Exercise requirements: Set down all of the entries exactly, leaving nothing out.

Stored data:
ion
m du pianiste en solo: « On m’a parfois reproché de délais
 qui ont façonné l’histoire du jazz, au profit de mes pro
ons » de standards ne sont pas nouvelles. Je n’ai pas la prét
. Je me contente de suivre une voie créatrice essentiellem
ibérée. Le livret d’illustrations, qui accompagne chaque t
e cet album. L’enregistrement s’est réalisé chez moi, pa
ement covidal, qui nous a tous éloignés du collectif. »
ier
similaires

Response:
ion
m du pianiste en solo: « On m’a parfois reproché de délais
 qui ont façonné l’histoire du jazz, au profit de mes pro
ons » de standards ne sont pas nouvelles. Je n’ai pas la prét
. Je me contente de suivre une voie créatrice essentiellem
ibérée. Le livret d’illustrations, qui accompagne chaque t
e cet album. L’enregistrement s’est réalisé chez moi, pa
ement covidal, qui nous a tous éloignés du collectif. »
ier
similaires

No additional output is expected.